Interdisciplinary collaboration led to new technology – and discovery
Since starting her lab at UC Davis, Chen-Izu has developed interdisciplinary collaborations to invent new technologies. In partnership with Dr. Kit S. Lam, a chemist and cancer doctor at UC Davis, the team invented cell-in-gel technology to control 3-D mechanical stress on heart muscle cells.
“Now, we can embed a single muscle cell in the hydrogel and stimulate the muscle to contract against the resistance in this tissue-like environment. The gel is transparent, so we can look deep into the cell to study the molecular events under the microscope.”
Thanks to this “cell-in-gel” technology, they have made fascinating discoveries.
“We found that even a single muscle cell is able to sense the mechanical load and autoregulate its contraction to compensate for load changes. This means that the heart’s ability to autoregulate contraction starts at the single-cell level.”
Chen-Izu also collaborates with Professor Leighton T. Izu, a mathematician at UC Davis, and with Professor John Shaw, an aerospace engineer at the University of Michigan, to develop quantitative models to study the mechanical stress in heart cells. Such rigorous mechanical analyses are needed to understand why high blood pressure leads to heart diseases.

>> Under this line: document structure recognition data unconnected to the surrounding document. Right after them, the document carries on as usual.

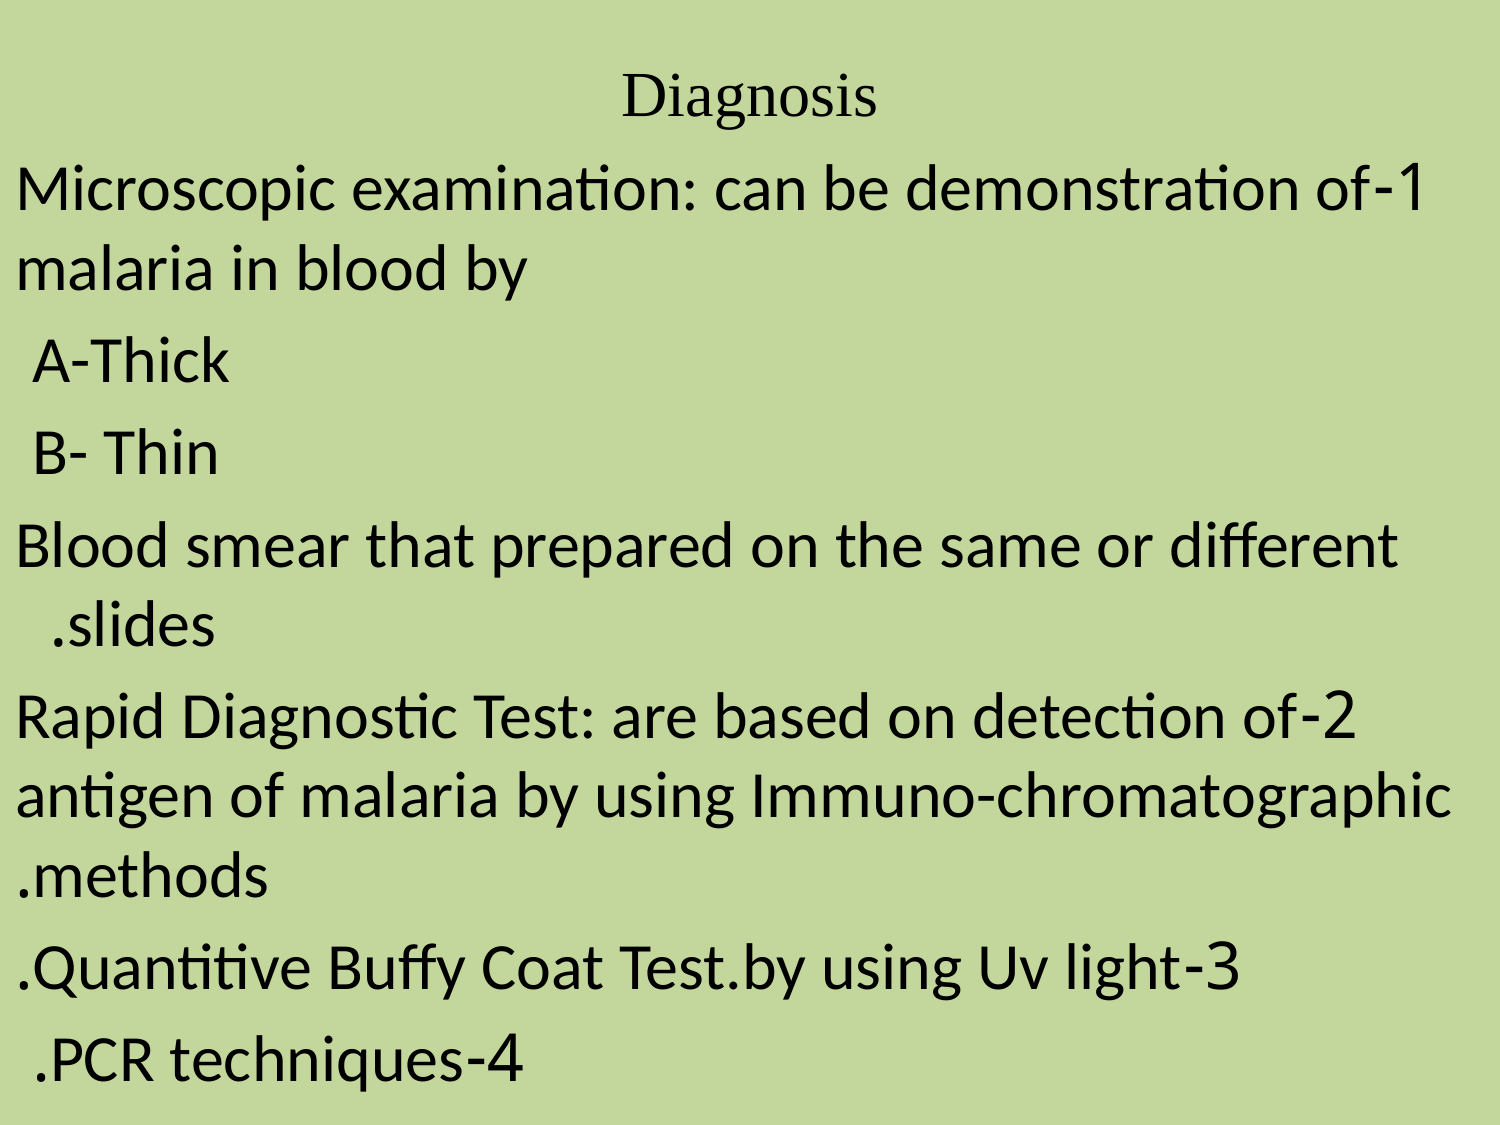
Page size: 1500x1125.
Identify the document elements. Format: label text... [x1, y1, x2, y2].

list 1-Microscopic examination: can be demonstration of malaria in blood by A-Thick B- Thin Blood smear that prepared on the same or different slides. 2-Rapid Diagnostic Test: are based on detection of antigen of malaria by using Immuno-chromatographic methods. 3-Quantitive Buffy Coat Test.by using Uv light. 4-PCR techniques. [0, 137, 1500, 1106]
title Diagnosis [75, 45, 1425, 137]
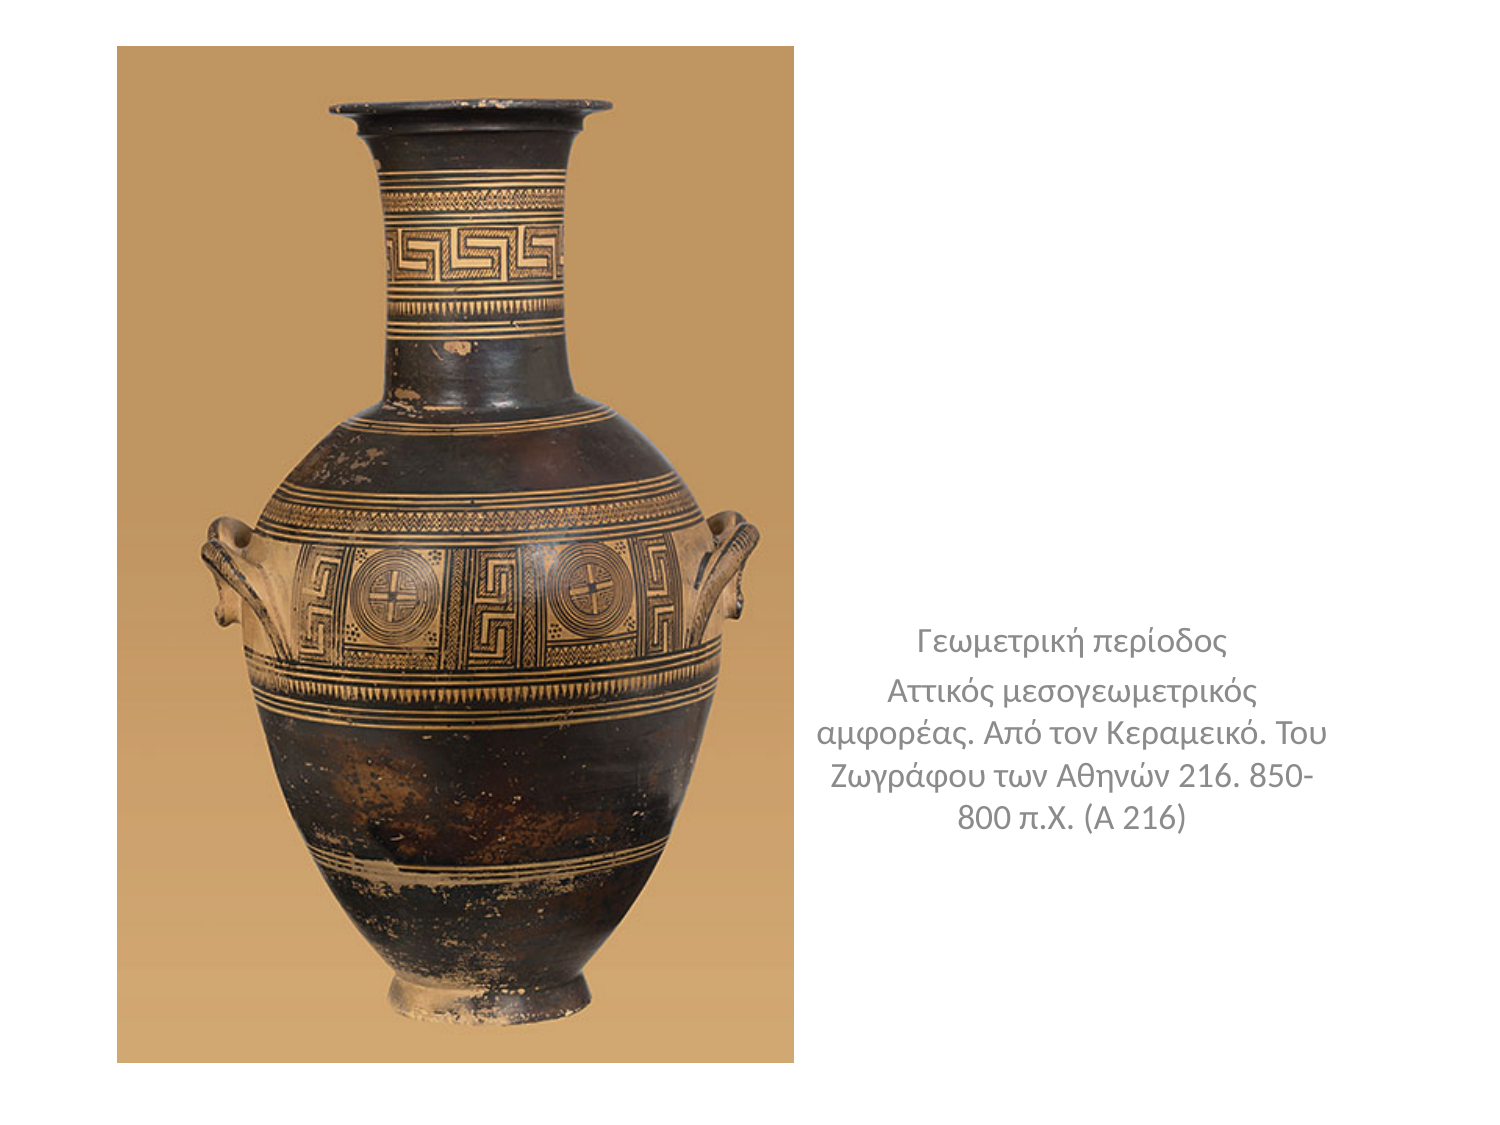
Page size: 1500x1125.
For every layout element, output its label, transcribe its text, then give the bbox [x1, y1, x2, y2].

picture [116, 46, 794, 1063]
subtitle Γεωμετρική περίοδος Αττικός μεσογεωμετρικός αμφορέας. Από τον Κεραμεικό. Του Ζωγράφου των Αθηνών 216. 850-800 π.Χ. (Α 216) [797, 609, 1348, 1020]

Translating research discoveries to new drug therapies is next
When a person has high blood pressure, the mechanical load is too high over a long time. This often leads to heart diseases, such as enlarged hearts, rhythm loss, and eventual heart failure. That’s why translating the lab’s discovery into drug treatments is so critical.
Chen-Izu said discovering how the heart muscle operates at the single-cell level will help in two areas of drug research and development. First is when new drugs are being developed to treat various diseases. Some may cause heart damage as a side effect. Therefore, the Food and Drug Administration (FDA) mandates that all new drug candidates undergo cardiotoxicity screening. Chen-Izu's lab’s research will be translated to industrial applications to improve that screening process. Her next project is to develop high-content and high-throughput cardiotoxicity screening technology. The second area is being able to screen millions of drug candidates to discover new drugs for treating heart diseases.
“I want to mention the importance of being optimistic,” she said. “Especially as a scientist and bioengineer – I’m optimistic that we humans still have the power to improve our situation.”